Though the creation of a historic district ultimately didn’t pan out, Wildwood was able to get a Doo-Wop themed Wawa—arguably the coolest of all its stores up and down the East Coast—along with the Doo Wop Diner on the boardwalk, the Pink Cadillac Diner down on Atlantic Avenue, the Star Diner and Cool Scoops Ice Cream in North Wildwood.
Paul Russo, owner of Cool Scoops, said he was born on the day Buddy Holly died. Doo Wop is in his blood, and he even studied it as an architecture student in New York, where he grew up.
“This is our 15th summer,” Russo said. “I came down here because of Doo Wop. This place used to be little Las Vegas, with Jerry Lewis and Tony Bennett playing all the time. Even if the architecture goes away here, the history will remain.”
At Morey’s Starlux hotel, guests can spend a night in an Airstream trailer, another gleaming symbol of America’s newfound love for the road after World War II. Morey is also building at a 27-hole mini golf course close to the Starlux with three themes: beach, ocean, and boardwalk.
The former Surfside Restaurant, with its unique pinwheel roof, was disassembled from where it stood in Wildwood Crest since 1960 and moved north to Wildwood’s Fox Park, where it was rechristened the Wildwood Doo Wop museum during “Salute the ’60s” weekend in April 2007. The neon garden outside grows nostalgia with signage from the former Swan and Satellite Motels rising like glowing tombstones.
The Doo Wop Preservation League also hosts walking and guided tours, and there are theme parties large and small almost every weekend from April to October. There are moments down there when everything still aligns, maybe if the classic car show is around or the Wildwoods are celebrating music of the ’50s, when the past seems alive in all its retro glory.
Morey, a surfside theorist himself, isn’t beholden to doo wop as the only answer for the Wildwoods. The beach, after all, is the attraction in all the shore towns from Sandy Hook to Cape May.

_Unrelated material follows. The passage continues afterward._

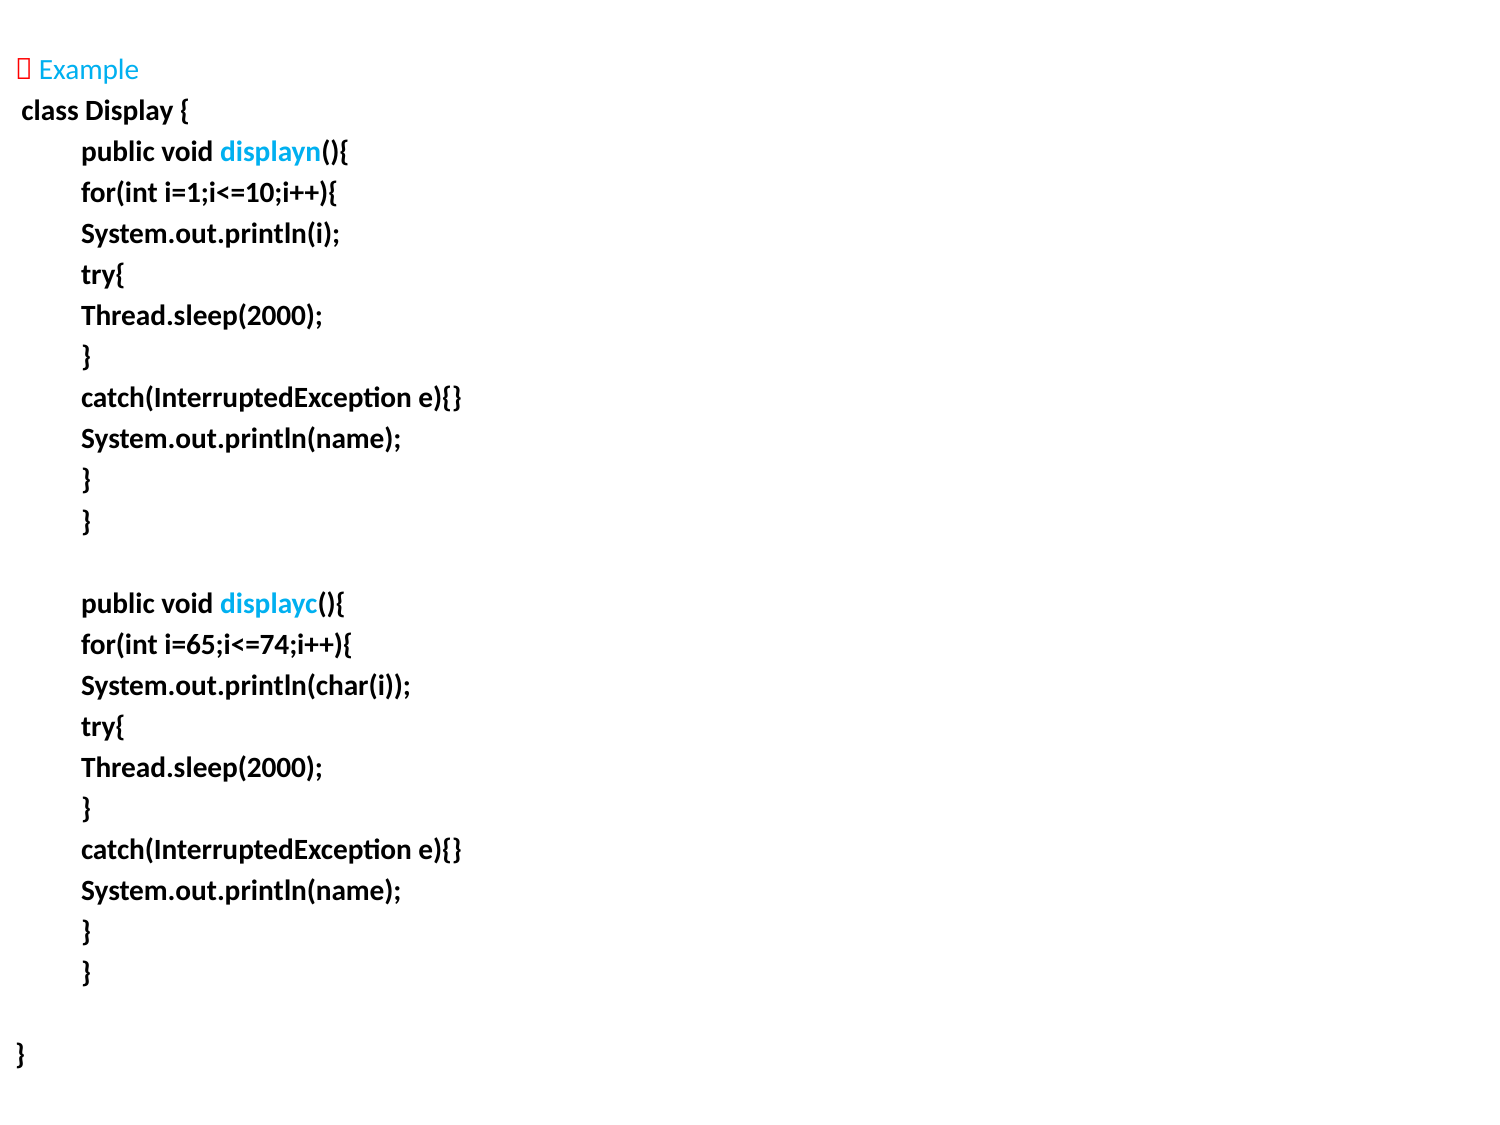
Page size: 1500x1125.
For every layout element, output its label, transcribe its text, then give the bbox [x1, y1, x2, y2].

He still looks back to Izenour’s memo when he thinks about what the resort will look like in coming decades, though, and he settles on one word, a mantra he repeats, to set Wildwood apart, even if another neon wonder comes crumbling down.
Unique.
“I feel pretty good about it. I like our chances, I like where we are here,” he said. “It’s been very purposeful here to make Wildwood look different than other places, and we have to stick to that. We can always have a little tacky, a little Doo Wop, but most importantly, we have to just be a little different from anywhere else.”